Journaling through cancer helped keep me sane (or at least saner) through my cancers. When something in life is really intense and my brain keeps spinning thoughts around and around, I journal. Long before my first talk therapist suggested keeping a journal, I was privately writing about my angst to get through everything rather than to drown. The fact that my first therapist and all subsequent ones suggested journaling just reinforced that maybe I was onto something — something helpful, effective and less crazy-making than cancer itself.
First, let go of any pre-conceived ideas about what journaling is. There is no one right way to journal. A journal can be hand-written or typed. A journal can be drawn or sketched or even pictures clipped from magazines. A journal can be added to daily, several times a day or simply whenever you need to journal. A journal can be a rant, a detailed observation, a list, a letter never mailed, a copy of a letter or an email someone sent to you. It could also be a travel log — maybe a travel log of your life experiences.
A journal can be a combination of any or all these things depending on what you are feeling and experiencing at any given moment. There are no "rules" about technique, frequency, or content, and if, for some reason, you feel you fall into a pattern or your own "rules" of sorts, remember that you are free to change it up at any time.
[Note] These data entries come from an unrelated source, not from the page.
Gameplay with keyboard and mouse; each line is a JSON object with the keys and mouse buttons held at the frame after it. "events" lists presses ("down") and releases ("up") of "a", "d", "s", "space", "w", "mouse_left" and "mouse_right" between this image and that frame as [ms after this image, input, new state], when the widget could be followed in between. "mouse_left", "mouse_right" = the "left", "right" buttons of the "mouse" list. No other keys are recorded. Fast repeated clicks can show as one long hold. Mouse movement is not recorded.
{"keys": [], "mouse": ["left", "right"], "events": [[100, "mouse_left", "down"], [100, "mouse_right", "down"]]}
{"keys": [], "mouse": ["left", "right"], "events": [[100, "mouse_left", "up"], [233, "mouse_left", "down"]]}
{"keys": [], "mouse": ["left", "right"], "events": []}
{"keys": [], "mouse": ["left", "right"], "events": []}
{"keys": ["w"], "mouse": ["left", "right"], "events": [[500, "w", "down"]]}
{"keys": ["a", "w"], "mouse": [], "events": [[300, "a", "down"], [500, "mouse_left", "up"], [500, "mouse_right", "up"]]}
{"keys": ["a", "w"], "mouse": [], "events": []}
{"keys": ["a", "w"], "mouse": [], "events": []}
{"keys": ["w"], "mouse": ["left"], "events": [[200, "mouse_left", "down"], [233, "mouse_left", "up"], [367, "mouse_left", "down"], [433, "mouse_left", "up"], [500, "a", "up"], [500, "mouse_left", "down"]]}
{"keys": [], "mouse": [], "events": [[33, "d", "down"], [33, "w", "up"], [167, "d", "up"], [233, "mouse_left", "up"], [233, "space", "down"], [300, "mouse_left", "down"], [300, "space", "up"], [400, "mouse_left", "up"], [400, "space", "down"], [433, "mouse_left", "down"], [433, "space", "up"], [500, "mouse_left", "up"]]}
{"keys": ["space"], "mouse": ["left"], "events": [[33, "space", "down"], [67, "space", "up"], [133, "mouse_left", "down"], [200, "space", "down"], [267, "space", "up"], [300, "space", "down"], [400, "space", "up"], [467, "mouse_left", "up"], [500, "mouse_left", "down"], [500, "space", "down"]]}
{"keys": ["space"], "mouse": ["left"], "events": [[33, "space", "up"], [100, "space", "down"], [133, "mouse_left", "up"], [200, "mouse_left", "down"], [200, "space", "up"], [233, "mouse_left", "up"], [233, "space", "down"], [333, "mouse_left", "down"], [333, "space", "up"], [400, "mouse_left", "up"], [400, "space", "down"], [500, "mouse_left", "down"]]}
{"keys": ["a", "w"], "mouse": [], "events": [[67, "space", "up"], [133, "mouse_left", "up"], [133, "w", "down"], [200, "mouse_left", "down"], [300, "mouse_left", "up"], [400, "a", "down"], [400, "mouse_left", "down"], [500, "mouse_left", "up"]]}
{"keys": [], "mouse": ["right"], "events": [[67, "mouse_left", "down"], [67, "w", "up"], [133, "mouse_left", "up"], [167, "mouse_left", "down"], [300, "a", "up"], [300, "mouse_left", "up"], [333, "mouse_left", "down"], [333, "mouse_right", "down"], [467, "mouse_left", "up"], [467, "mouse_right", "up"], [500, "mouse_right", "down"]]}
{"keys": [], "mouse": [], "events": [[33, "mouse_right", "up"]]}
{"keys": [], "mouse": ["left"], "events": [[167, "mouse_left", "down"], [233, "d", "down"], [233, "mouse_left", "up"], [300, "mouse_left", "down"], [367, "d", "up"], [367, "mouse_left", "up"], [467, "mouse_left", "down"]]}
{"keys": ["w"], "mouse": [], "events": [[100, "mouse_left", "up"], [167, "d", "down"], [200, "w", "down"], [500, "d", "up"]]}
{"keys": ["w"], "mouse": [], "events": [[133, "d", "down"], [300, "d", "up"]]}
Typical writing rules of "who (is writing), what, when, where and why don't apply. For example:
Who. Sometimes I need to say it the way I want to say it. Sometimes a quote, an article or a note from a friend says it even better, so if I want, I can cut and paste those things into my journal. In truth, it is usually me writing and I am often grateful that it is for my eyes only.
What. The what, or the content, depends on what I am thinking, feeling and experiencing at any given moment. It could be cancer. It could be household clutter and empty nesting, an argument with a loved one or a thought I can't shake or figure out. It could be a feeling spinning around in my head. Those are just a few what's that might motivate someone to journal.
When. There is no "right" time of day to journal. If you want to make a habit at a certain time of day that works for you, feel free to do that. Remember, habits are things that help us, and rules are things that restrict us. Feel free to break the habit whenever you wish.
Where. Personally, I like a little privacy and quiet, but my family has learned not to look over my shoulder when I am on my computer. Some people journal at home. Some enjoy the relaxation of a coffee shop. When traveling, I sometimes write while someone else is driving. Again, no rules.
Why? Why journal? Ah, here it is. Journal when you have a reason or a need to journal. Journaling is for you. Some day you may choose to share part(s) or all of your journal — or not. I have sometimes had pieces of my journal become one of my books or articles or something I cut and pasted into an email to a friend. Again, all of this is your personal choice.
With cancer, journaling helped show me how even a life event as monstrous as cancer has limitations, a specific number of cancer-related thoughts, feelings, worries, and fears. Journaling about cancer actually kept cancer in perspective. Cancer survivors desperately can use a little perspective and as well as things in their lives that are not cancer. Rereading what I wrote hours, days, weeks, months, and even years later was helpful. If you find that journaling is not helpful to you, also feel free to discontinue journaling. As cancer survivors, we each get to sort out what techniques are most helpful to each of us individually. I just wanted to share an option that has been very helpful to me over the years.